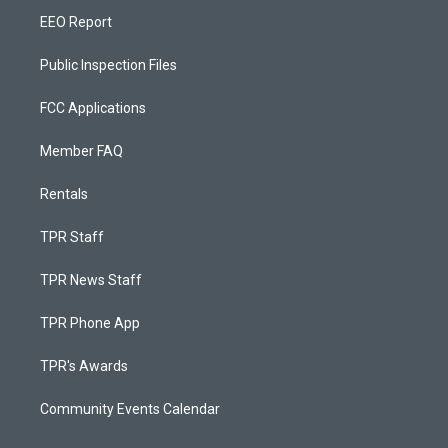
EEO Report
Public Inspection Files
FCC Applications
Member FAQ
Rentals
TPR Staff
TPR News Staff
TPR Phone App
TPR's Awards
Community Events Calendar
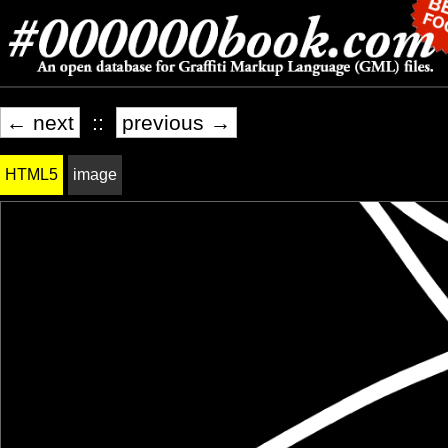
← next
::
previous →
HTML5
image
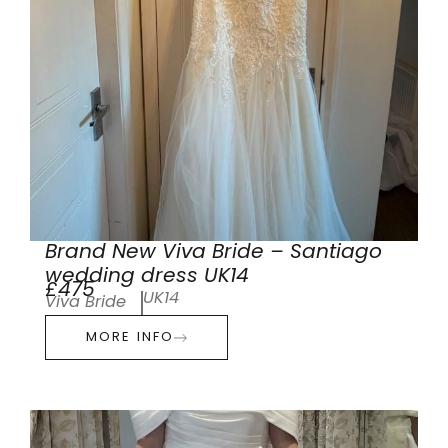
Brand New Viva Bride – Santiago
wedding dress UK14
£475
UK14
Viva Bride
MORE INFO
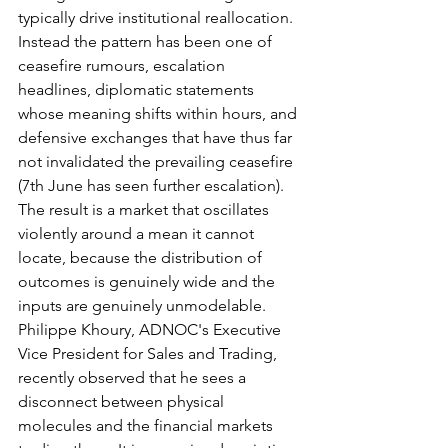
typically drive institutional reallocation. 
Instead the pattern has been one of 
ceasefire rumours, escalation 
headlines, diplomatic statements 
whose meaning shifts within hours, and 
defensive exchanges that have thus far 
not invalidated the prevailing ceasefire 
(7th June has seen further escalation). 
The result is a market that oscillates 
violently around a mean it cannot 
locate, because the distribution of 
outcomes is genuinely wide and the 
inputs are genuinely unmodelable. 
Philippe Khoury, ADNOC's Executive 
Vice President for Sales and Trading, 
recently observed that he sees a 
disconnect between physical 
molecules and the financial markets 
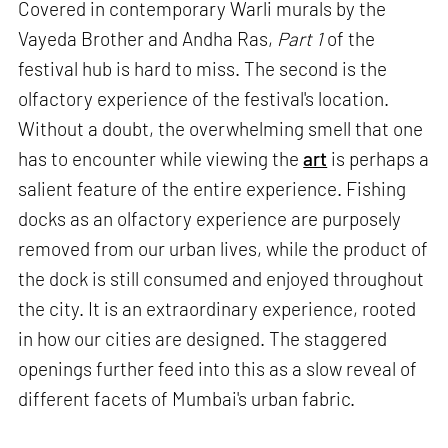
Covered in contemporary Warli murals by the
Vayeda Brother and Andha Ras,
Part 1
of the
festival hub is hard to miss. The second is the
olfactory experience of the festival's location.
Without a doubt, the overwhelming smell that one
has to encounter while viewing the
art
is perhaps a
salient feature of the entire experience. Fishing
docks as an olfactory experience are purposely
removed from our urban lives, while the product of
the dock is still consumed and enjoyed throughout
the city. It is an extraordinary experience, rooted
in how our cities are designed. The staggered
openings further feed into this as a slow reveal of
different facets of Mumbai's urban fabric.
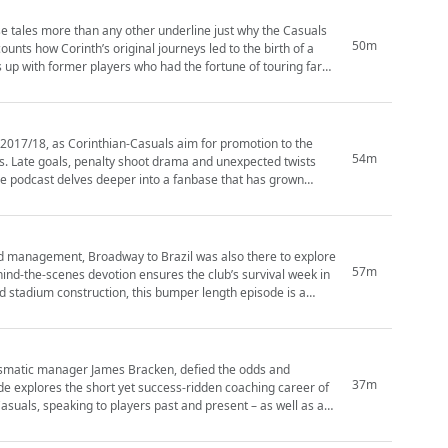
hese tales more than any other underline just why the Casuals
50m
ounts how Corinth’s original journeys led to the birth of a
up with former players who had the fortune of touring far
he 2017/18, as Corinthian-Casuals aim for promotion to the
54m
rs. Late goals, penalty shoot drama and unexpected twists
and management, Broadway to Brazil was also there to explore
57m
hind-the-scenes devotion ensures the club’s survival week in
rismatic manager James Bracken, defied the odds and
37m
asuals, speaking to players past and present – as well as a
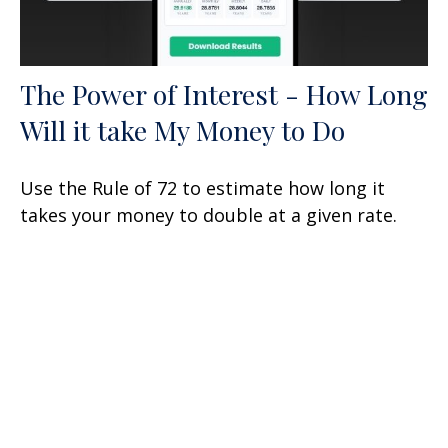
The Power of Interest - How Long
Will it take My Money to Do
Use the Rule of 72 to estimate how long it
takes your money to double at a given rate.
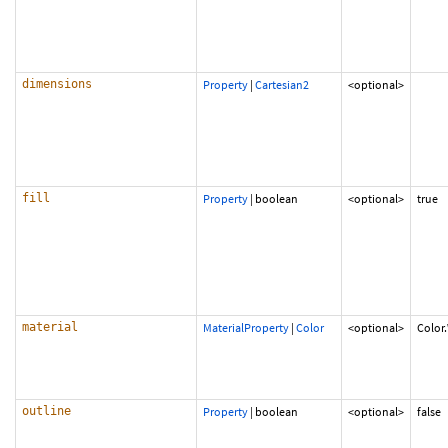
dimensions
Property
|
Cartesian2
<optional>
fill
Property
|
boolean
<optional>
true
material
MaterialProperty
|
Color
<optional>
Color
outline
Property
|
boolean
<optional>
false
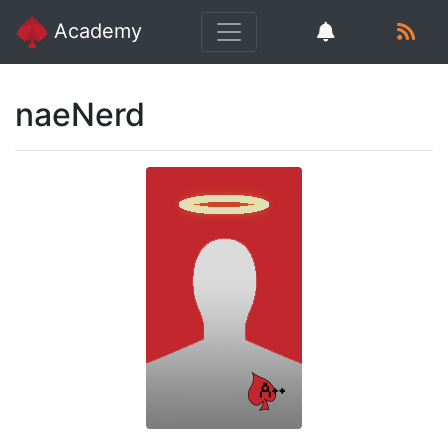
Academy
naeNerd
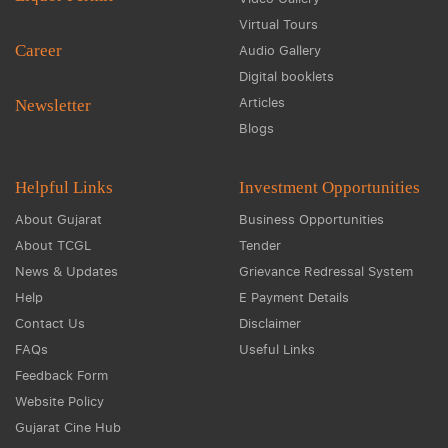
Virtual Tours
Career
Audio Gallery
Digital booklets
Articles
Newsletter
Blogs
Helpful Links
Investment Opportunities
About Gujarat
Business Opportunities
About TCGL
Tender
News & Updates
Grievance Redressal System
Help
E Payment Details
Contact Us
Disclaimer
FAQs
Useful Links
Feedback Form
Website Policy
Gujarat Cine Hub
***
▸ Assigned task
Copy the text of every item above line for line, with the same wording and spacing, and leave out the pictures.

▸ Your solution
EEO Report
Public Inspection Files
FCC Applications
Member FAQ
Rentals
TPR Staff
TPR News Staff
TPR Phone App
TPR's Awards
Community Events Calendar
← next
::
previous →
HTML5
image
Brand New Viva Bride – Santiago
wedding dress UK14
£475
UK14
Viva Bride
MORE INFO
typically drive institutional reallocation. 
Instead the pattern has been one of 
ceasefire rumours, escalation 
headlines, diplomatic statements 
whose meaning shifts within hours, and 
defensive exchanges that have thus far 
not invalidated the prevailing ceasefire 
(7th June has seen further escalation). 
The result is a market that oscillates 
violently around a mean it cannot 
locate, because the distribution of 
outcomes is genuinely wide and the 
inputs are genuinely unmodelable. 
Philippe Khoury, ADNOC's Executive 
Vice President for Sales and Trading, 
recently observed that he sees a 
disconnect between physical 
molecules and the financial markets 
Covered in contemporary Warli murals by the
Vayeda Brother and Andha Ras,
Part 1
of the
festival hub is hard to miss. The second is the
olfactory experience of the festival's location.
Without a doubt, the overwhelming smell that one
has to encounter while viewing the
art
is perhaps a
salient feature of the entire experience. Fishing
docks as an olfactory experience are purposely
removed from our urban lives, while the product of
the dock is still consumed and enjoyed throughout
the city. It is an extraordinary experience, rooted
in how our cities are designed. The staggered
openings further feed into this as a slow reveal of
different facets of Mumbai's urban fabric.
hese tales more than any other underline just why the Casuals
50m
ounts how Corinth’s original journeys led to the birth of a
up with former players who had the fortune of touring far
he 2017/18, as Corinthian-Casuals aim for promotion to the
54m
rs. Late goals, penalty shoot drama and unexpected twists
and management, Broadway to Brazil was also there to explore
57m
hind-the-scenes devotion ensures the club’s survival week in
rismatic manager James Bracken, defied the odds and
37m
asuals, speaking to players past and present – as well as a
The Power of Interest - How Long
Will it take My Money to Do
Use the Rule of 72 to estimate how long it
takes your money to double at a given rate.
dimensions
Property
|
Cartesian2
<optional>
fill
Property
|
boolean
<optional>
true
material
MaterialProperty
|
Color
<optional>
Color
outline
Property
|
boolean
<optional>
false
Academy
naeNerd
Virtual Tours
Career
Audio Gallery
Digital booklets
Articles
Newsletter
Blogs
Helpful Links
Investment Opportunities
About Gujarat
Business Opportunities
About TCGL
Tender
News & Updates
Grievance Redressal System
Help
E Payment Details
Contact Us
Disclaimer
FAQs
Useful Links
Feedback Form
Website Policy
Gujarat Cine Hub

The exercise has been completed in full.